И все же сердце заработало. Меня посадили в удобное креслице вечером, накрыли с головой одеялом и оставили в покое. По-видимому, сердце и почки погнали воду куда следует, и я просидела несколько часов, вода все текла и текла из меня беспрерывно. Когда же под утро я поднялась – это было зрелище! Живот провалился, стал ямою, а ноги, руки и лицо были по-прежнему раздутыми. Hо сердце мое – заработало! Мое плебейское русское сердце. Ох, насколько же живуч простой русский человек! Ведь на меня обрушилось целое государство со всем своим арсеналом, уничтожающим все живое: и голодом, и холодом, и отсутствием воздуха, и страшным моральным воздействием: пытка и уголовниками, и немыслимыми этапами, и карцерами, и чудовищными сроками заключениями... А я осталась жива (Всем чертям назло!).
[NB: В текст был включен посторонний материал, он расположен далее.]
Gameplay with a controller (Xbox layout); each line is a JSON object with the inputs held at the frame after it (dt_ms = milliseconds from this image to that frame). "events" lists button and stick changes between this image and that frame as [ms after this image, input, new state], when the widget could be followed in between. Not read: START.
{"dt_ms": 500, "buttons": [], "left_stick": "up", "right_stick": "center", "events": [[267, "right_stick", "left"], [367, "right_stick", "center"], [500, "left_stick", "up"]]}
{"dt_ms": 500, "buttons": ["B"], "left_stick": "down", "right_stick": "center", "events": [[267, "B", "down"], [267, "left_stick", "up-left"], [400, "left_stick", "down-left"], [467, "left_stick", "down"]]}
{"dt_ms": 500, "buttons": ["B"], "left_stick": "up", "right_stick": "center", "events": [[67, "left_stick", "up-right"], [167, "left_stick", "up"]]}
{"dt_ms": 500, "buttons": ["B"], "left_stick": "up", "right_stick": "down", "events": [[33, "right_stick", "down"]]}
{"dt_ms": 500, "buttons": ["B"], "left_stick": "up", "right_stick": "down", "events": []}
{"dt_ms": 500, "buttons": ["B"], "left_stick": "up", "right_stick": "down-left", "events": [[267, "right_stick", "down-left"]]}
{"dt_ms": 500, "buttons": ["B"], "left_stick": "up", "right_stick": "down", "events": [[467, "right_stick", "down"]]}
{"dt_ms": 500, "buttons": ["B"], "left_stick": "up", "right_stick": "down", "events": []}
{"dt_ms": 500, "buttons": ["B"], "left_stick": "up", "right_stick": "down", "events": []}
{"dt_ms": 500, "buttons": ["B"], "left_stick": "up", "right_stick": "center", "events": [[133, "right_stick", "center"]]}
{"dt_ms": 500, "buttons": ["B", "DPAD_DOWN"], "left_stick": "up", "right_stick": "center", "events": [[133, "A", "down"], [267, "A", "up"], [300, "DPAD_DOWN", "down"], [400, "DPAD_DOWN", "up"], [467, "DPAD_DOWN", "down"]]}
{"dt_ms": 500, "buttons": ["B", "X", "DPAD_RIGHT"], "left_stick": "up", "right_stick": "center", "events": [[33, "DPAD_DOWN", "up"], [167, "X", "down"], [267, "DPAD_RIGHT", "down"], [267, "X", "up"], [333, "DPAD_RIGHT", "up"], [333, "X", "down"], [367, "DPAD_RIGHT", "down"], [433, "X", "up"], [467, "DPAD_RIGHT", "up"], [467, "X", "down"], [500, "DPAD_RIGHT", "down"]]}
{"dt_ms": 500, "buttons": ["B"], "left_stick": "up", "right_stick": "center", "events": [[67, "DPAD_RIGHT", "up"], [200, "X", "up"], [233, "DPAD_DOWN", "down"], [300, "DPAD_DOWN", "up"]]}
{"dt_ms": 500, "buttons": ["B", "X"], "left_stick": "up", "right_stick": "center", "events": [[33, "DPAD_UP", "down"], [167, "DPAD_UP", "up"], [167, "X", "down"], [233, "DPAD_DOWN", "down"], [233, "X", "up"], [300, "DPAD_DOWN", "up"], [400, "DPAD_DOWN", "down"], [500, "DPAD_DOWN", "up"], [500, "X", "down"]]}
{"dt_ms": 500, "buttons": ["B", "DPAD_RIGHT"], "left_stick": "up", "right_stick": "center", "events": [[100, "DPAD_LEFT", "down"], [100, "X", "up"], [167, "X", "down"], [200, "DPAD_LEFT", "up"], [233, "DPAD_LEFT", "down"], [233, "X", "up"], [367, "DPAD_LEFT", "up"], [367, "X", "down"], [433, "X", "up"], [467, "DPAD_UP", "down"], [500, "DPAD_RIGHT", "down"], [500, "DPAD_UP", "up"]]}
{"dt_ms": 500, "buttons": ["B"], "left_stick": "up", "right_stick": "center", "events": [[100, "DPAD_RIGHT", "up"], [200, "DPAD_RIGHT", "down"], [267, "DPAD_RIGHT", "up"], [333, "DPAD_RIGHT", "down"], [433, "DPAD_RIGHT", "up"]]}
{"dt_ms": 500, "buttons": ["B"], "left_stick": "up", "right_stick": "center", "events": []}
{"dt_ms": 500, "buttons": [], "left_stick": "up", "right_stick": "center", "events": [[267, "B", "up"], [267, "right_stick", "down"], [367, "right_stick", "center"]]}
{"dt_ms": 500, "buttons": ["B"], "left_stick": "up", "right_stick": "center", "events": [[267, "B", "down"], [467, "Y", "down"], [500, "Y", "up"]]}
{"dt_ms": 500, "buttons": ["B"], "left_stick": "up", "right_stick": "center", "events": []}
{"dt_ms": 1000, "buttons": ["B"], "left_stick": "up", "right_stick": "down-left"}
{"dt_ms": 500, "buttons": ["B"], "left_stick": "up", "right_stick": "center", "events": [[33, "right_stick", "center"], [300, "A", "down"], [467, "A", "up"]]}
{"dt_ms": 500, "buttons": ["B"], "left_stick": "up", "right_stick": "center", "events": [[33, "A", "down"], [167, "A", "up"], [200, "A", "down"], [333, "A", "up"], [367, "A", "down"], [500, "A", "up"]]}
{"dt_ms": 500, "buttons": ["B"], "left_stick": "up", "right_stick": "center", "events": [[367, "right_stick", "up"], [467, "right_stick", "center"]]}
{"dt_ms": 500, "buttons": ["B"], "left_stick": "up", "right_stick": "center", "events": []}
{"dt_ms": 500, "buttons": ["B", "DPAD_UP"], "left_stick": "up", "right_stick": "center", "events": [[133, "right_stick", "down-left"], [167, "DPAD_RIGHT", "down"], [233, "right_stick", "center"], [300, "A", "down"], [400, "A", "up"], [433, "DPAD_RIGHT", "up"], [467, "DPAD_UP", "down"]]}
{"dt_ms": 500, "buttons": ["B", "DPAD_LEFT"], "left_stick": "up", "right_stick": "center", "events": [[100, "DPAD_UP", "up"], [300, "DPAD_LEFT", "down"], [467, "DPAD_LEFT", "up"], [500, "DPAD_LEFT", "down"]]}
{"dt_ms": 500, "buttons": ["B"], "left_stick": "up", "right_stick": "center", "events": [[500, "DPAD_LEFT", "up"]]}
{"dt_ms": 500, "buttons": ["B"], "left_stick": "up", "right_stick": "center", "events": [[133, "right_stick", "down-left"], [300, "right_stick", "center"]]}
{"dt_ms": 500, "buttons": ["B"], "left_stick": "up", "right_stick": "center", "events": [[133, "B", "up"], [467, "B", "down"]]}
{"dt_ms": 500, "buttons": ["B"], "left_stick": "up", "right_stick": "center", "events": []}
Hе-ет, Сталин, нет, "отец родной", я должна тебя пережить, непременно должна! Ведь только твой конец положит предел всей этой чудовищной уничтожиловке! Это все от тебя, Сталин, от тебя, дьявол, Цохес-Циннобер, оборотень, загипнотизировавший мою родину, мой народ, натравивший детей на отцов, нацию на нацию, простор народ на интеллигенцию... Только твой конец снимет чары с наших палачей, с наших солдат – а их очень-очень много, и все они такие же наши люди, едят такой же хлеб, говорят на том же языке, что и мы, тем же воздухом дышат. Почему же они подняли руку на нас? Hа своих же соотечественников, на своих отцов и матерей? За что? Что их заставило открыть сущую войну своему же народу, то есть самим себе? Это – дьявольщина, и Сталин – имя ей. Его конец откроет глаза заснувшему тяжелым, неестественным сном народу...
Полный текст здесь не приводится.